### Task item
Copy down the listing below exactly. Do not include pictures.

### Material provided

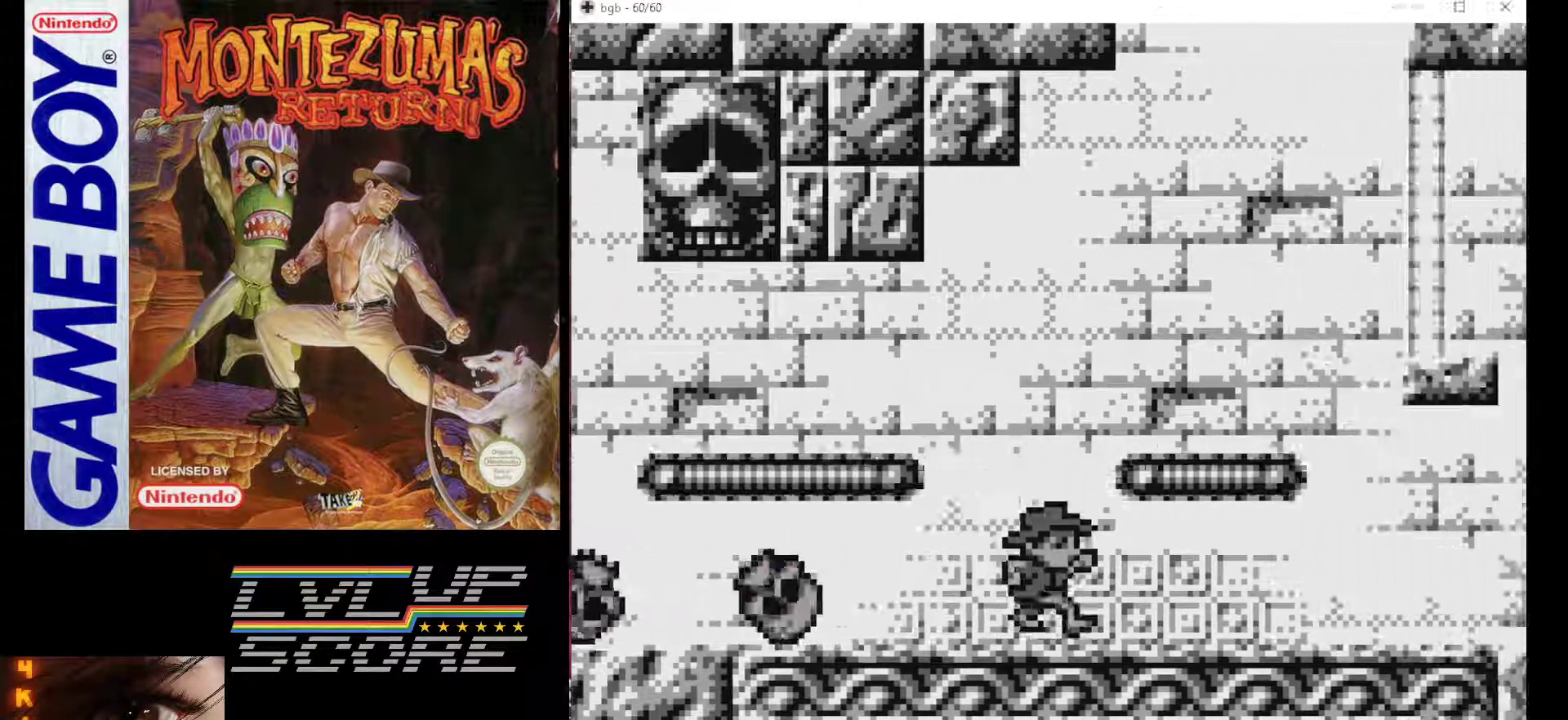
{"buttons": ["DPAD_RIGHT"], "events": []}
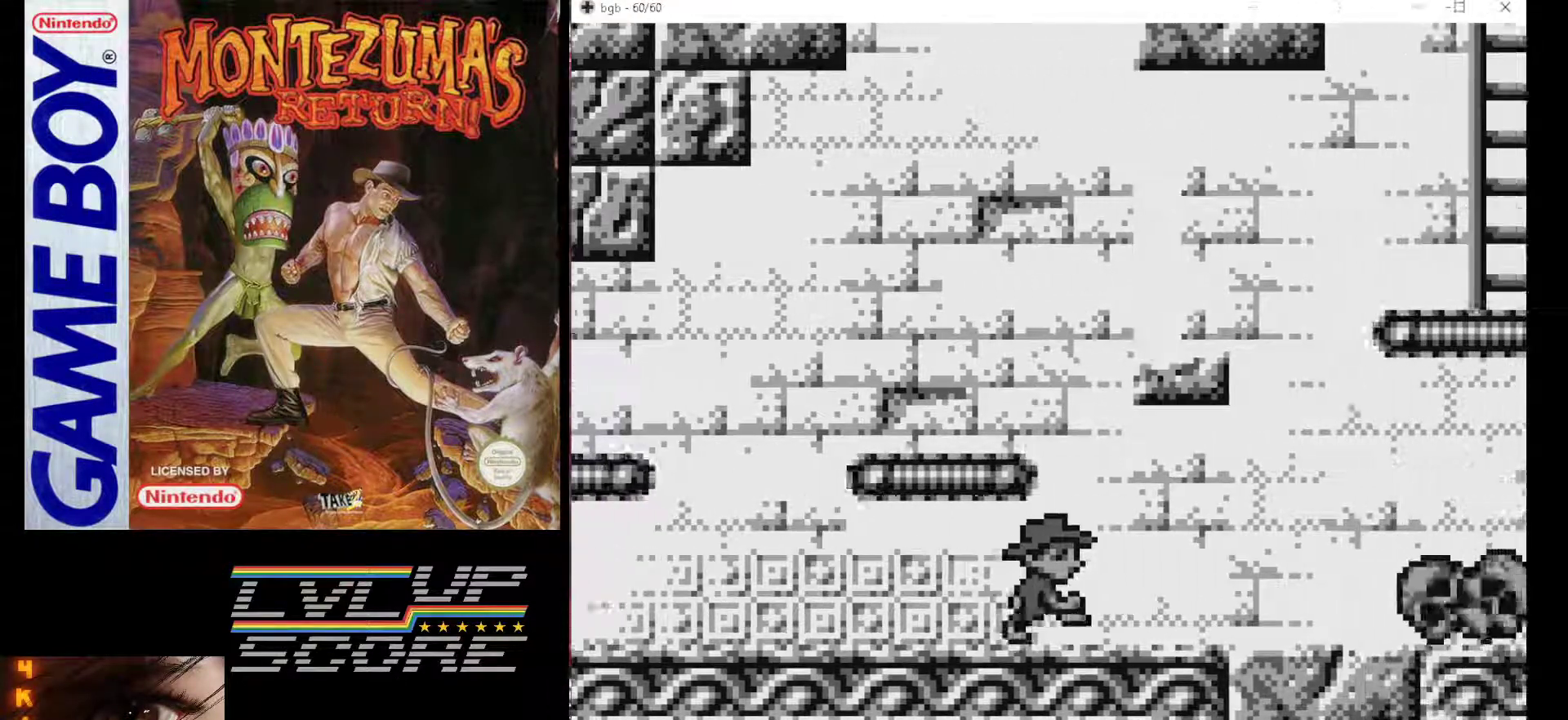
{"buttons": ["DPAD_LEFT"], "events": [[183, "DPAD_RIGHT", "up"], [350, "DPAD_LEFT", "down"]]}
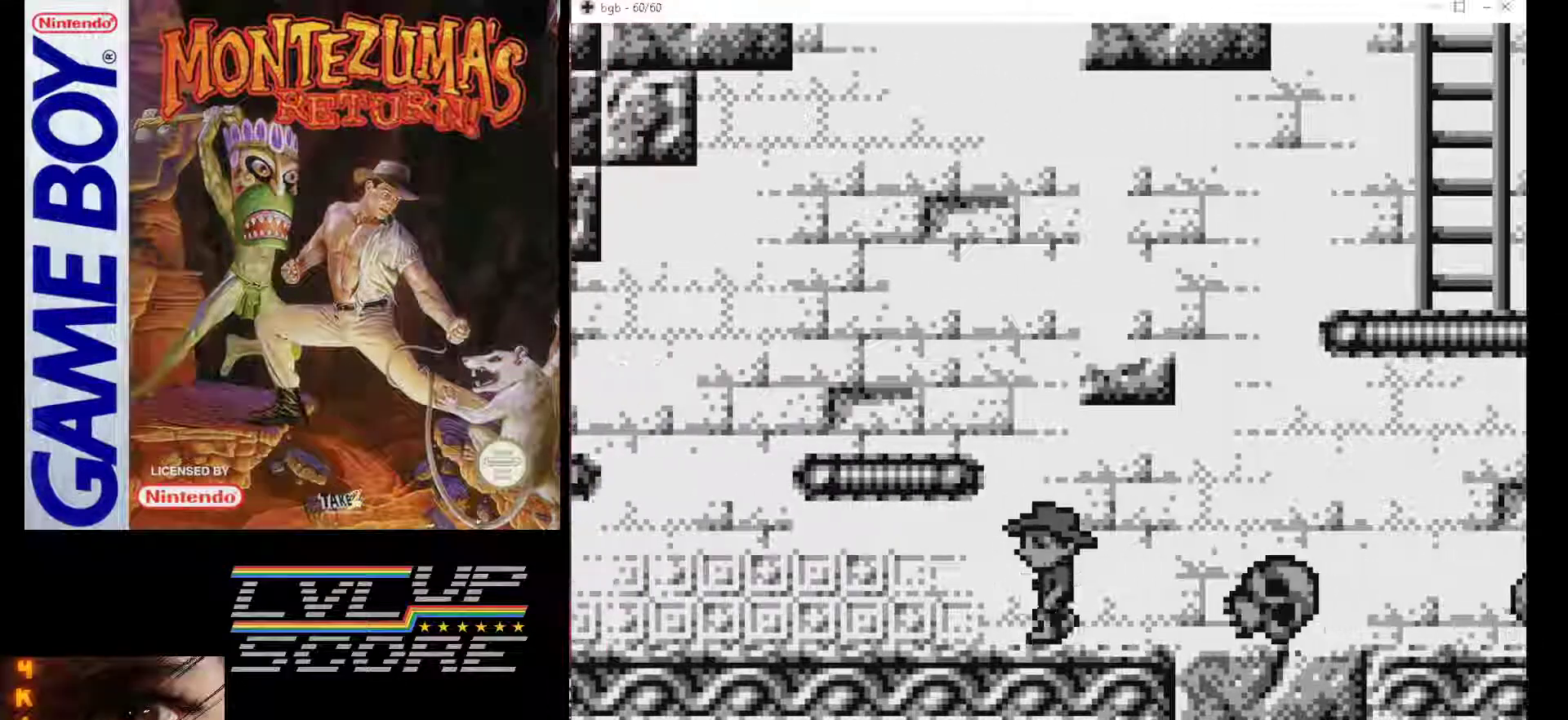
{"buttons": ["B", "DPAD_RIGHT"], "events": [[150, "DPAD_LEFT", "up"], [283, "DPAD_RIGHT", "down"], [367, "B", "down"]]}
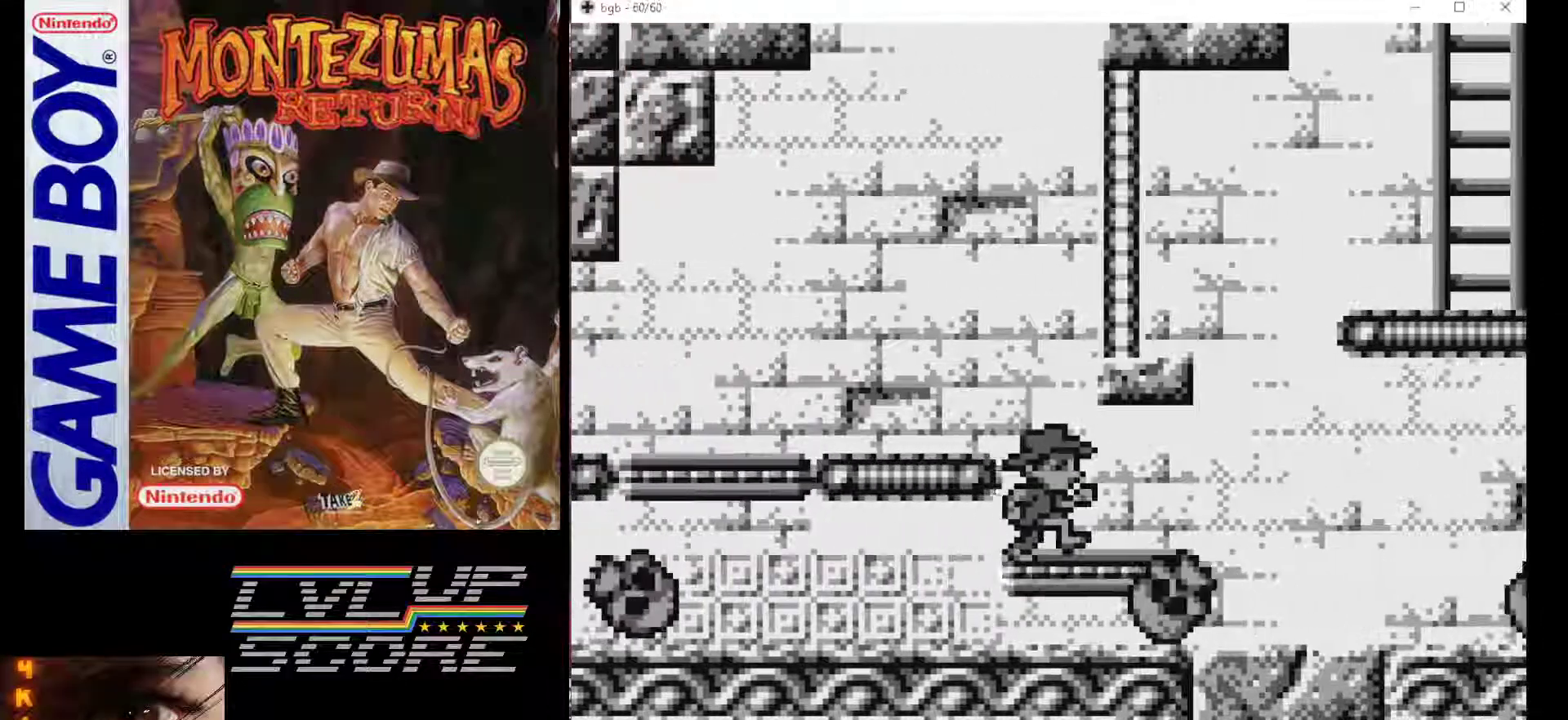
{"buttons": [], "events": [[267, "B", "up"], [383, "DPAD_RIGHT", "up"]]}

### Answer to this task
{"buttons": ["DPAD_RIGHT"], "events": []}
{"buttons": ["DPAD_LEFT"], "events": [[183, "DPAD_RIGHT", "up"], [350, "DPAD_LEFT", "down"]]}
{"buttons": ["B", "DPAD_RIGHT"], "events": [[150, "DPAD_LEFT", "up"], [283, "DPAD_RIGHT", "down"], [367, "B", "down"]]}
{"buttons": [], "events": [[267, "B", "up"], [383, "DPAD_RIGHT", "up"]]}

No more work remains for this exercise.